6. One deficiency was found especially notable during the October days in Hamburg was the absence of a strong council movement. This fact has not yet been sufficiently understood within the party. The councils are the organs that gather the millions-strong masses of the proletariat in a revolutionary situation, forming the backbone of the struggle. We must not forget this lesson even in the current period between two revolutions.
7. The seizure of power by the proletariat is not a one-time act. It does not merely consist of the military struggle against the bourgeoisie’s troops but must be prepared through years of persistent work by the Communist Party and the entire proletariat. The future victors over the bourgeoisie must be educated, prepared, and organized through countless partial struggles. This is OUR MAIN TASK in the present period.

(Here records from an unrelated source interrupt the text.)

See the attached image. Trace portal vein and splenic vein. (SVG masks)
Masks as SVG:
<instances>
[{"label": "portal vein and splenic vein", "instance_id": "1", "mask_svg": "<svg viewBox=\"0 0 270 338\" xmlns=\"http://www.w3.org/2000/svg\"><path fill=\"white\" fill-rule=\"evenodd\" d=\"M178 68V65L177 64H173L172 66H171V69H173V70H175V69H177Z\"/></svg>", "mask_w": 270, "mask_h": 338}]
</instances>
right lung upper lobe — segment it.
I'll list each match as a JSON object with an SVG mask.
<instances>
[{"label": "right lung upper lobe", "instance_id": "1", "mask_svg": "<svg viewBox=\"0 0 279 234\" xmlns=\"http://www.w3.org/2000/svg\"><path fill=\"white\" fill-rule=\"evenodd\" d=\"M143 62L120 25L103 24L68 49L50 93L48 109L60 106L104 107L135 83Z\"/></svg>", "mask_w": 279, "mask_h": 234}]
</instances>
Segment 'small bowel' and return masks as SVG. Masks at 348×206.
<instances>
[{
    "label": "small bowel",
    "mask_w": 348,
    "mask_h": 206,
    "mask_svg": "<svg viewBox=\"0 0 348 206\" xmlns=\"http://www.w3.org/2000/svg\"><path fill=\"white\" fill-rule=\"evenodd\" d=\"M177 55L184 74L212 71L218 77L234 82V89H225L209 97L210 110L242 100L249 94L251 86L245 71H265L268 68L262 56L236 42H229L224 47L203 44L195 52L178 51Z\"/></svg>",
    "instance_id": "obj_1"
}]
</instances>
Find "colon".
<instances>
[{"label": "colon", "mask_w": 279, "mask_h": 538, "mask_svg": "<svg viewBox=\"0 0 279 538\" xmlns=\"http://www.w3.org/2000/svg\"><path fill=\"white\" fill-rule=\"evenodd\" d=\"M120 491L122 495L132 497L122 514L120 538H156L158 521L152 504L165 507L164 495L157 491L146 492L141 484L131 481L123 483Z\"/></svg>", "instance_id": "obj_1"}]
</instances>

8. It is not true that through the defeat of the October uprising in 1923 a unique revolutionary situation was “missed” once and for all. The defeat of 1923 was not permanent, just as the defeat of the Spartacus League in the Noske days of 1919 was not permanent. The stabilization of bourgeois Germany does not have a long breath: despite the Dawes Plan and the Pact of Guarantees. Rather: Because of the Dawes Plan and the Pact of Guarantees. The capitalist stabilization in Germany experiences its first “shortness of breath” now. The great result of the Hamburg uprising is that the workers witnessed the seemingly invincible class enemy in all its weakness for three times twenty-four hours. During the Hamburg days, the workers saw the bourgeoisie on the brink of the abyss. And they will never forget this moment! We are not heading into a swamp but towards new struggles and with absolute necessity in Germany towards the second revolution. That is why the Hamburg uprising does not belong to “history” but serves as a preparation for the future.
9. The uprising was an ideal example of the brilliant and smoothly functioning organization of revolutionary struggle. However, it also revealed the greatest organizational mistake of our party. The Hamburg fighters had the full sympathy of the workers in the factories but lacked organizational connections with them. The complete uselessness and fatal backwardness of our old Social Democratic residential organization became evident. The electoral machine is not suited for the barricades! The most significant gap in the Hamburg fighting front was the absence of communist FACTORY CELLS. In a similar situation in the future, a fighting force like the Hamburg fighters will be invincible, when relying on firmly rooted cells in all workplaces and the unity of the broadest masses of workers.
10. The greatest and most valuable lesson of the Hamburg uprising is the magnificent fulfillment of the ROLE OF THE COMMUNIST PARTY IN THE PROLETARIAN REVOLUTION. The Communists were not in words but indeed the vanguard, the leadership, the guiding light of the working class. They provided the movement with a clearly defined goal, a precisely formulated program: the dictatorship of the proletariat. In this regard, the Hamburg struggle stands at a much higher level than all previous movements. The March Action of 1921, for example, bears no comparison with the Hamburger uprising. Only because the party firmly held the leadership of the struggle in its hands, the Hamburg revolutionaries, for the first time in Western Europe, understood and fulfilled the Marx-Engels lesson, that “the uprising is an art and that the chief rule of this art is the OFFENSIVE waged with daring courage and greatest determination.”